Quoting: find the supremum and infimum of S. State whether there are in S
$$ S=\{x|x=-(1/n)+[1+(-1)^n]n^2,n \geq 1\}$$
I am new to new to this.
What I did is substituting some values for n:
When $n = 1$ , then $ x= -1$
When $n = 2$ . then $x = -1/2 +8$
When $n = 3$ , then $x = -1/3$
When $n = 4$ , then $x = -1/4 +32$
Looking at the pattern, It seems to me that we have as lower bounds: any number less than -1, infimum -1
there is no upper bound, $Sup(S)= \infty$ .
Is this correct? Is there another way a bit more efficient?
Much appreciated
Best Answer
You're on the right track, but plugging in values isn't enough for a rigorous proof.

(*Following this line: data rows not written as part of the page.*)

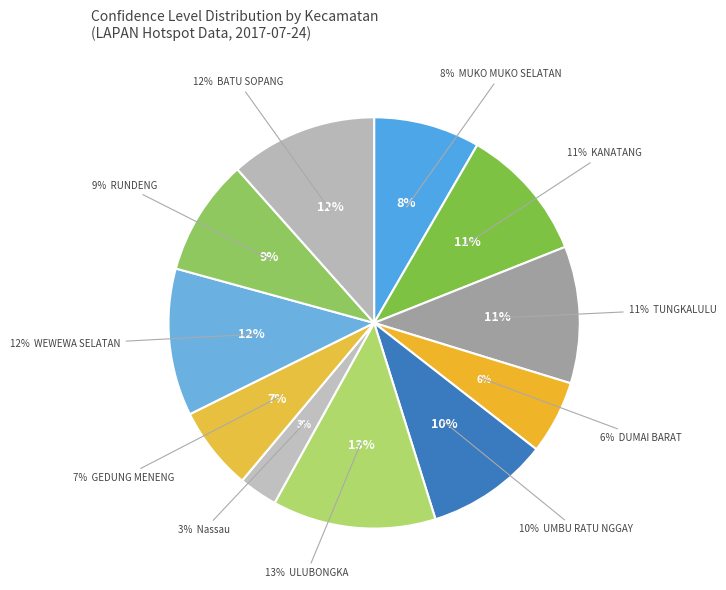

What percentage do MUKO MUKO SELATAN and WEWEWA SELATAN together represent?

19.9%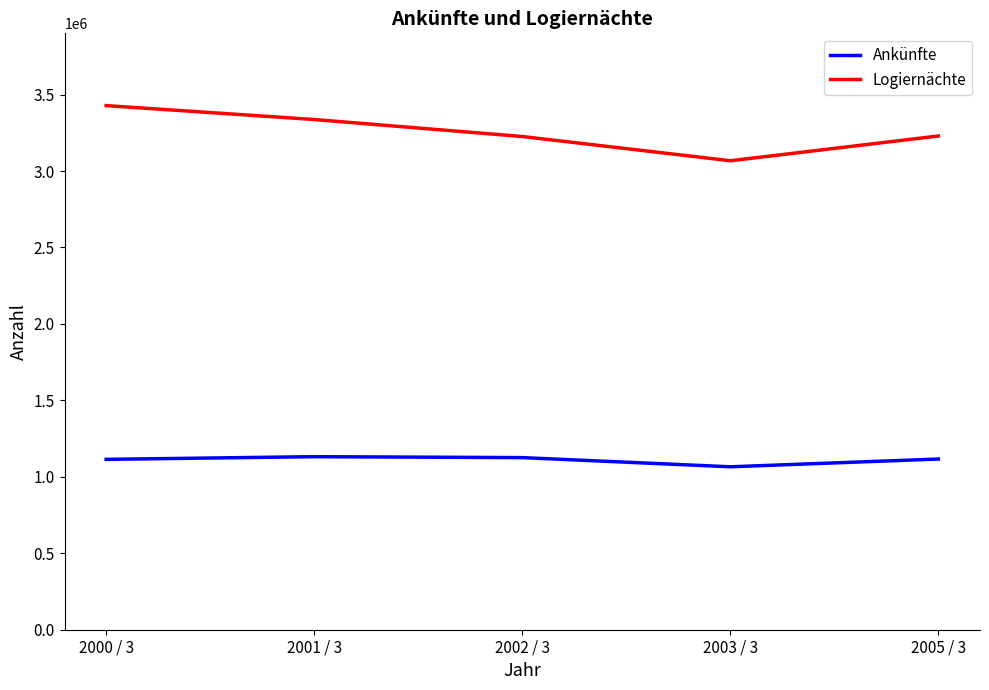

What is the total value across all series at 2000 / 3?

4542303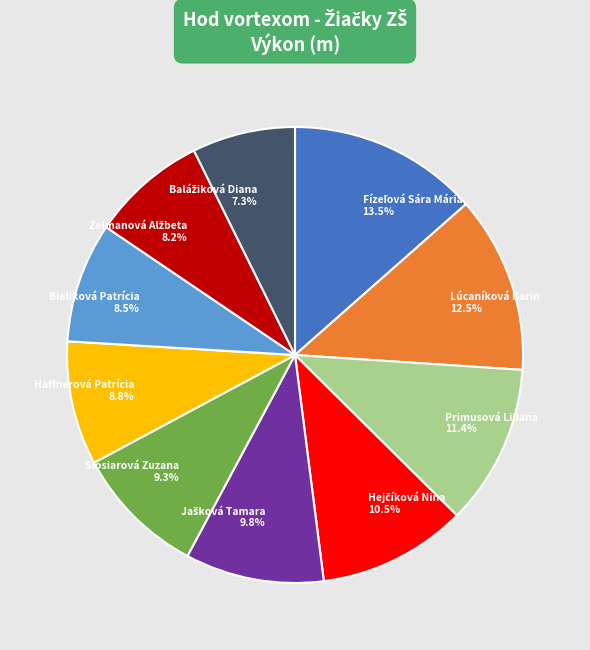

To the nearest percent, what is the average slice percentage?

10%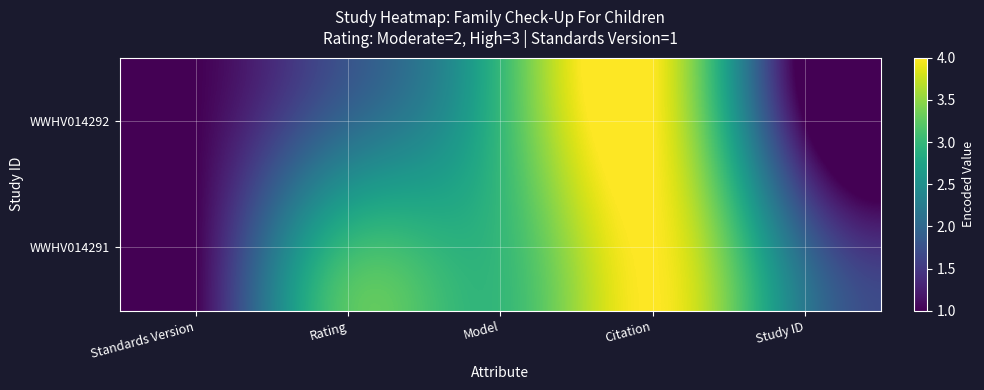

Reading left to right, transcribe all the data shown in this chart.

WWHV014292: Standards Version=1	Rating=2	Model=3	Citation=4	Study ID=1
WWHV014291: Standards Version=1	Rating=3	Model=3	Citation=4	Study ID=2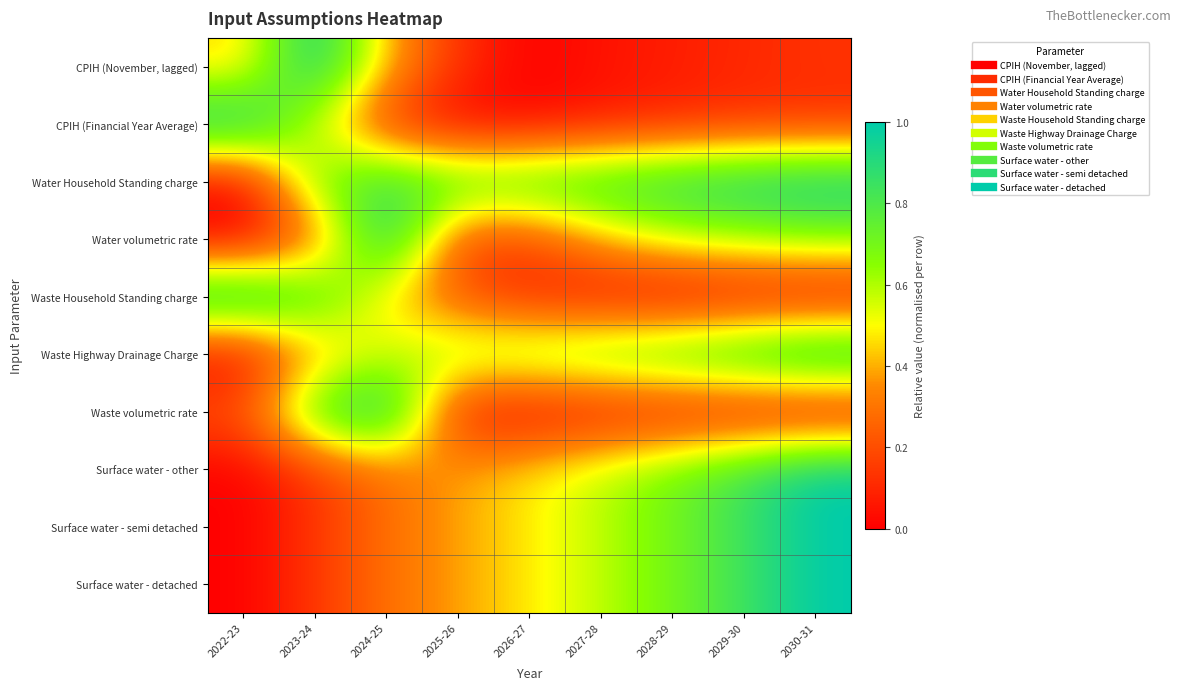

What is the total value across all series at 2027-28?

3.9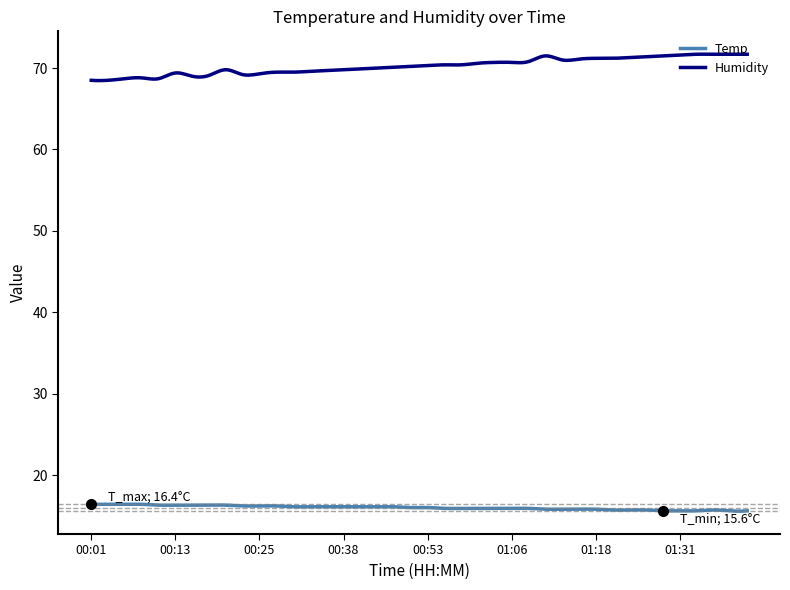

What is the difference between the maximum and minimum values in the Humidity series?

3.2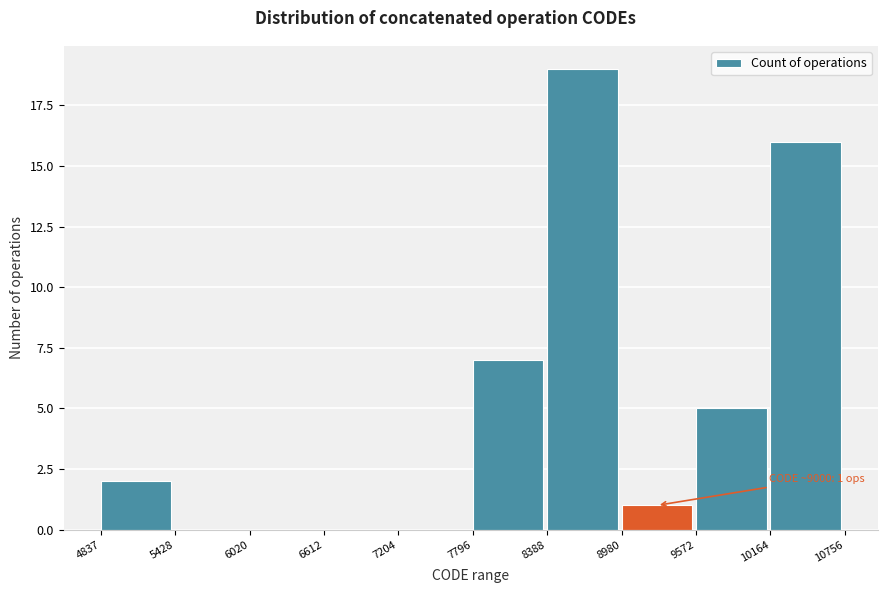

Over which range of the x-axis is the bar tallest?

8388 to 8980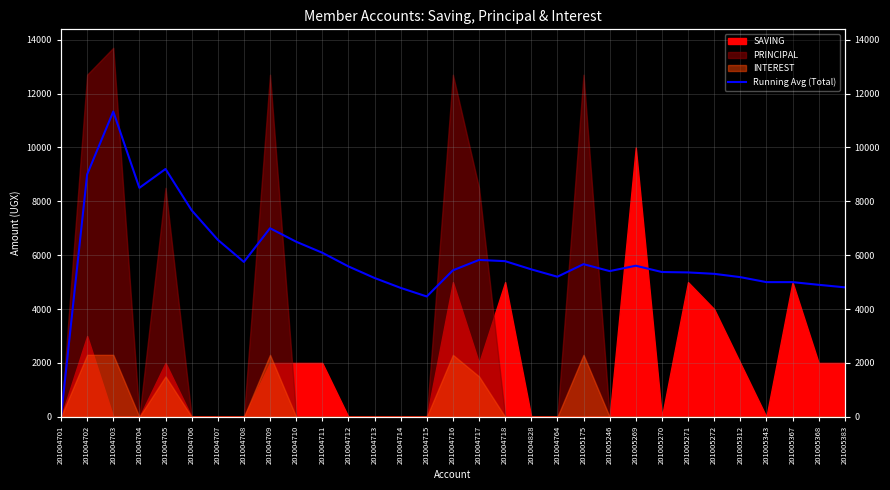

What position from the left is 201005367?

29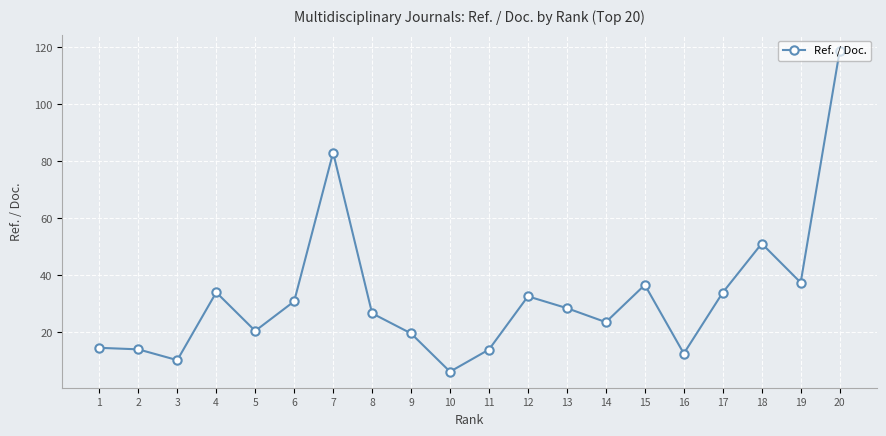

At which label is the value closest to 62?

18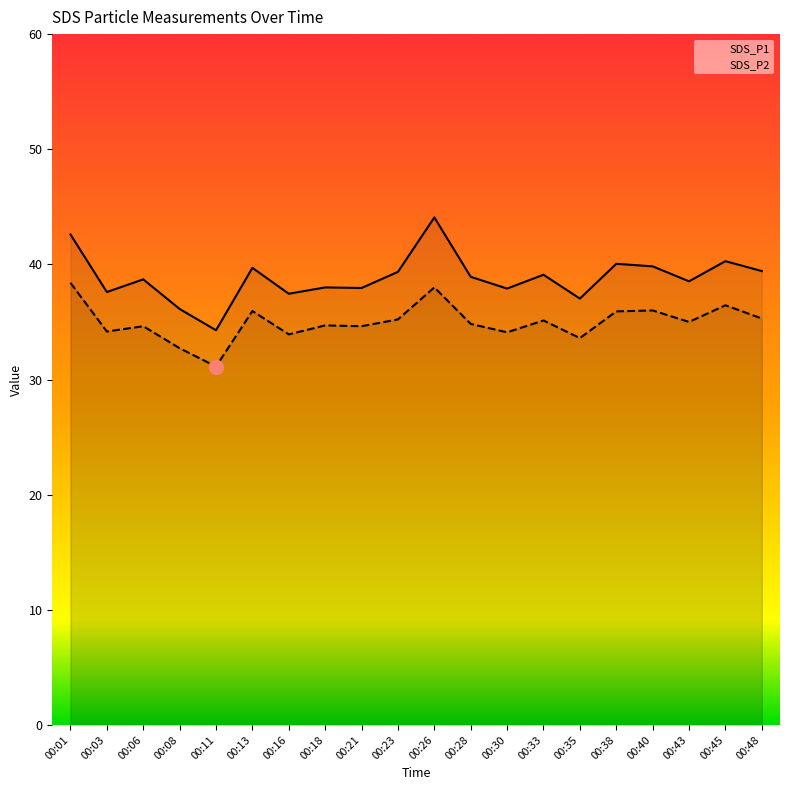

Reading right to left, what are all the values shown in this chart?

SDS_P1: 00:48=39.4	00:45=40.3	00:43=38.5	00:40=39.8	00:38=40.0	00:35=37.0	00:33=39.1	00:30=37.9	00:28=38.9	00:26=44.1	00:23=39.4	00:21=38.0	00:18=38.0	00:16=37.5	00:13=39.7	00:11=34.3	00:08=36.1	00:06=38.7	00:03=37.6	00:01=42.6
SDS_P2: 00:48=35.3	00:45=36.5	00:43=35.0	00:40=36.0	00:38=35.9	00:35=33.6	00:33=35.1	00:30=34.1	00:28=34.8	00:26=38.0	00:23=35.2	00:21=34.6	00:18=34.7	00:16=33.9	00:13=36.0	00:11=31.1	00:08=32.7	00:06=34.6	00:03=34.2	00:01=38.4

When $n = 1$, $x = -1$, so $\inf(S)\leq -1$. Also, $$-\frac{1}{n}+(1+(-1)^n)n^2\geq -\frac{1}{n}\geq -1$$ so $-1$ is a lower bound for $S$. Therefore, $\inf(S) = -1$. Next, letting $n$ be even, we have $n = 2k$ for some $k\geq 1$. Then, $$-\frac{1}{n}+(1+(-1)^n)n^2 = -\frac{1}{2k}+8k^2$$ and $$\lim_{k\to \infty} \left[-\frac{1}{2k}+8k^2\right] = \infty$$ which implies that for any $y$, there is some $k$ such that $-\frac{1}{2k}+8k^2 > y$. Thus, there is no finite upper bound for $S$, so $\sup(S) = \infty$. Therefore, $S$ contains its infimum, but not its supremum.